2016-12-30 00:01:52,408 INFO crawl.FetchScheduleFactory - Using FetchSchedule impl: org.apache.nutch.crawl.DefaultFetchSchedule
2016-12-30 00:01:52,408 INFO crawl.AbstractFetchSchedule - defaultInterval=2592000
2016-12-30 00:01:52,408 INFO crawl.AbstractFetchSchedule - maxInterval=7776000
2016-12-30 00:01:52,591 INFO regex.RegexURLNormalizer - can't find rules for scope 'generate_host_count', using default
2016-12-30 00:02:03,229 ERROR mapreduce.GoraRecordReader - Error reading Gora records: Read operation to server localhost:27017 failed on database nutch
2016-12-30 00:02:04,607 WARN mapred.LocalJobRunner - job_local1740651658_0001
java.lang.Exception: java.lang.RuntimeException: com.mongodb.MongoException$Network: Read operation to server localhost:27017 failed on database nutch
at org.apache.hadoop.mapred.LocalJobRunner$Job.runTasks(LocalJobRunner.java:462)
at org.apache.hadoop.mapred.LocalJobRunner$Job.run(LocalJobRunner.java:522)
Caused by: java.lang.RuntimeException: com.mongodb.MongoException$Network: Read operation to server localhost:27017 failed on database nutch
at org.apache.gora.mapreduce.GoraRecordReader.nextKeyValue(GoraRecordReader.java:122)
at org.apache.hadoop.mapred.MapTask$NewTrackingRecordReader.nextKeyValue(MapTask.java:533)
at org.apache.hadoop.mapreduce.task.MapContextImpl.nextKeyValue(MapContextImpl.java:80)
at org.apache.hadoop.mapreduce.lib.map.WrappedMapper$Context.nextKeyValue(WrappedMapper.java:91)
at org.apache.hadoop.mapreduce.Mapper.run(Mapper.java:144)
at org.apache.hadoop.mapred.MapTask.runNewMapper(MapTask.java:764)
at org.apache.hadoop.mapred.MapTask.run(MapTask.java:340)
at org.apache.hadoop.mapred.LocalJobRunner$Job$MapTaskRunnable.run(LocalJobRunner.java:243)
at java.util.concurrent.Executors$RunnableAdapter.call(Executors.java:511)
at java.util.concurrent.FutureTask.run(FutureTask.java:266)
at java.util.concurrent.ThreadPoolExecutor.runWorker(ThreadPoolExecutor.java:1142)
at java.util.concurrent.ThreadPoolExecutor$Worker.run(ThreadPoolExecutor.java:617)
at java.lang.Thread.run(Thread.java:745)
Caused by: com.mongodb.MongoException$Network: Read operation to server localhost:27017 failed on database nutch
at com.mongodb.DBTCPConnector.innerCall(DBTCPConnector.java:298)
at com.mongodb.DBTCPConnector.call(DBTCPConnector.java:269)
at com.mongodb.DBTCPConnector.call(DBTCPConnector.java:235)
at com.mongodb.QueryResultIterator.getMore(QueryResultIterator.java:145)
at com.mongodb.QueryResultIterator.hasNext(QueryResultIterator.java:135)
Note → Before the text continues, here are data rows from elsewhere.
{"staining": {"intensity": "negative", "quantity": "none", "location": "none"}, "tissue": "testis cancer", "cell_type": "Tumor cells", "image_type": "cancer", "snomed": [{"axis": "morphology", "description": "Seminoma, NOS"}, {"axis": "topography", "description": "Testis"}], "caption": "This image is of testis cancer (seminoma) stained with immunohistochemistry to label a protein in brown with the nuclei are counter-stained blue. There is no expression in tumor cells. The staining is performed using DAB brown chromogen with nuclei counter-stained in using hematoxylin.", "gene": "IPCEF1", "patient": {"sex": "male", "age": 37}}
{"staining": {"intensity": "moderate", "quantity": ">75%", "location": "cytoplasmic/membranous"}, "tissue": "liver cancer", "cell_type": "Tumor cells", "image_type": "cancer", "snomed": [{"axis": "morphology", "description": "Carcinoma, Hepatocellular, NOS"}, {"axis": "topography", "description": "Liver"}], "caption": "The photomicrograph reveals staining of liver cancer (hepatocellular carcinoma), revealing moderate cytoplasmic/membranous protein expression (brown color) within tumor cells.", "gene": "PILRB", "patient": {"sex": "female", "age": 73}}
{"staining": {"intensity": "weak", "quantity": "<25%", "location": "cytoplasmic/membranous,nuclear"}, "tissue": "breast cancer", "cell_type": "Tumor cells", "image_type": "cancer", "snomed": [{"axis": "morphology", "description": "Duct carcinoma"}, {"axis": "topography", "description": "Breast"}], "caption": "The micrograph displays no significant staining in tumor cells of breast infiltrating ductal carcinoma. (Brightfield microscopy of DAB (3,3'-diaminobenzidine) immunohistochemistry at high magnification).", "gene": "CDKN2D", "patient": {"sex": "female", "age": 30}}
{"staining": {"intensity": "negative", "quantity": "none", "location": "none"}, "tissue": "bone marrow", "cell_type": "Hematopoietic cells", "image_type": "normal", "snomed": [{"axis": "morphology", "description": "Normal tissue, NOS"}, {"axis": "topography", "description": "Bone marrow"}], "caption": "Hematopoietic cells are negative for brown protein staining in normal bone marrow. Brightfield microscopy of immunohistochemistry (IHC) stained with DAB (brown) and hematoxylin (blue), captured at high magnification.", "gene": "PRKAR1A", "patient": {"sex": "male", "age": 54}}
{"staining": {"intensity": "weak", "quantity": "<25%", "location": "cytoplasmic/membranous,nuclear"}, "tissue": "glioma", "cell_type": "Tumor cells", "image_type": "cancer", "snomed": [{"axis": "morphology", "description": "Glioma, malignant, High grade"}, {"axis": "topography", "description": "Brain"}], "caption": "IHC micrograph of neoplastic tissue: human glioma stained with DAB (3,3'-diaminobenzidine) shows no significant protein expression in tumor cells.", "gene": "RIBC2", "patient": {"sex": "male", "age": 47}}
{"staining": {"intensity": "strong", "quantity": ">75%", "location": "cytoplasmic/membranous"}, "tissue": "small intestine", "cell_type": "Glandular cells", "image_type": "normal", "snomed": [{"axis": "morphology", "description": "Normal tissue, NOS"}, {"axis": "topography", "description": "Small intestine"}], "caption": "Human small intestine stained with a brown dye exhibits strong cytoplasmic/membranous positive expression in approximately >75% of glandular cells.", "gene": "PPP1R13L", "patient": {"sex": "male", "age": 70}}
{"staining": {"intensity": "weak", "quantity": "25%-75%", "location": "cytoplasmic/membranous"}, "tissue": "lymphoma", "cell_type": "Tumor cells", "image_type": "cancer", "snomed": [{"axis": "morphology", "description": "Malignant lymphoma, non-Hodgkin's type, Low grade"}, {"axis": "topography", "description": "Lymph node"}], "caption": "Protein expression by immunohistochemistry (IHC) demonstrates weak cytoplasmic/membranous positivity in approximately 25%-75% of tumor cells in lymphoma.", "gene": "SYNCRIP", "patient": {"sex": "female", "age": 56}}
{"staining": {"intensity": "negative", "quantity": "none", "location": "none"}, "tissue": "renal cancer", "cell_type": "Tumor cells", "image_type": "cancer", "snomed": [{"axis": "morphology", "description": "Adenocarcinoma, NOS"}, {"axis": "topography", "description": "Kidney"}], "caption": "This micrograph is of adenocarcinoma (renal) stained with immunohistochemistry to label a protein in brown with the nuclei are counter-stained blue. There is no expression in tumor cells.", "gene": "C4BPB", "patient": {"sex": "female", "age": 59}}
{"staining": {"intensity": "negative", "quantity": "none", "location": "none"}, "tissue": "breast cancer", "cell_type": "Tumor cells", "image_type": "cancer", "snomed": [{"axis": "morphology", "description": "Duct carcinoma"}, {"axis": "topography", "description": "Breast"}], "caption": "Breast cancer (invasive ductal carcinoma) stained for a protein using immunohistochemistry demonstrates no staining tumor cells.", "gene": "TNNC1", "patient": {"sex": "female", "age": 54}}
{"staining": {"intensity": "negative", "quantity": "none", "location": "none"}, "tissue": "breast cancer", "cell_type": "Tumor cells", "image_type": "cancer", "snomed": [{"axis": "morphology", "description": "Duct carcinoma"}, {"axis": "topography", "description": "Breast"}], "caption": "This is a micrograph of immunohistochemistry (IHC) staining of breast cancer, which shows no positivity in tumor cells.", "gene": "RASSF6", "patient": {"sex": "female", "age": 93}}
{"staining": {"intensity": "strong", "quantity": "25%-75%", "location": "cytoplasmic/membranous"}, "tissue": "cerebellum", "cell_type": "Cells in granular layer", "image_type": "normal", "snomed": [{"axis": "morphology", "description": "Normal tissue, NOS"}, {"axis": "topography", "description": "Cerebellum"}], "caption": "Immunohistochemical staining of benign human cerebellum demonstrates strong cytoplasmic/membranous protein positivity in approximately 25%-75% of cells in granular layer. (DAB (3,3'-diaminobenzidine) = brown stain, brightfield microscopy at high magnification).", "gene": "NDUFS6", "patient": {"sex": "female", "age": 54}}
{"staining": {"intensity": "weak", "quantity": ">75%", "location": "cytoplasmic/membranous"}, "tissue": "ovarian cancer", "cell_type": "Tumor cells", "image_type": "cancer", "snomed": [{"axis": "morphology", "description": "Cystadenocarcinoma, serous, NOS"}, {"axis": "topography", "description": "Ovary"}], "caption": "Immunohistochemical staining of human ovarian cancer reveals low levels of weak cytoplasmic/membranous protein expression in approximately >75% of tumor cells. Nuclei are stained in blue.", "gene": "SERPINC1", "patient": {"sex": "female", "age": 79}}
at com.mongodb.DBCursor._hasNext(DBCursor.java:626)
at com.mongodb.DBCursor.hasNext(DBCursor.java:657)
at org.apache.gora.mongodb.query.MongoDBResult.nextInner(MongoDBResult.java:71)
at org.apache.gora.query.impl.ResultBase.next(ResultBase.java:111)
at org.apache.gora.mapreduce.GoraRecordReader.nextKeyValue(GoraRecordReader.java:118)
... 12 more
Caused by: java.io.EOFException
at org.bson.io.Bits.readFully(Bits.java:75)
at org.bson.io.Bits.readFully(Bits.java:50)
at org.bson.io.Bits.readFully(Bits.java:37)
at com.mongodb.Response.<init>(Response.java:42)
at com.mongodb.DBPort$1.execute(DBPort.java:164)
at com.mongodb.DBPort$1.execute(DBPort.java:158)
at com.mongodb.DBPort.doOperation(DBPort.java:187)
at com.mongodb.DBPort.call(DBPort.java:158)
at com.mongodb.DBTCPConnector.innerCall(DBTCPConnector.java:290)
... 21 more
2016-12-30 00:02:04,846 ERROR crawl.GeneratorJob - GeneratorJob: java.lang.RuntimeException: job failed: name=nutch-maven-1.0-SNAPSHOT.jar, jobid=job_local1740651658_0001
at org.apache.nutch.util.NutchJob.waitForCompletion(NutchJob.java:120)
at org.apache.nutch.crawl.GeneratorJob.run(GeneratorJob.java:227)
at org.apache.nutch.crawl.GeneratorJob.generate(GeneratorJob.java:256)
at org.apache.nutch.crawl.GeneratorJob.run(GeneratorJob.java:322)
at org.apache.hadoop.util.ToolRunner.run(ToolRunner.java:70)
at org.apache.nutch.crawl.GeneratorJob.main(GeneratorJob.java:330)
I figured out that the problem becomes from mongodb version. Nutch uses mongo-java-driver-2.13.1.jar ad I've installed mongodb 3.4.1. So I've installed mongo 2.6.7 and now it works fine. I'll try to update the driver in Nutch and tell you if it works with the new version of mongodb.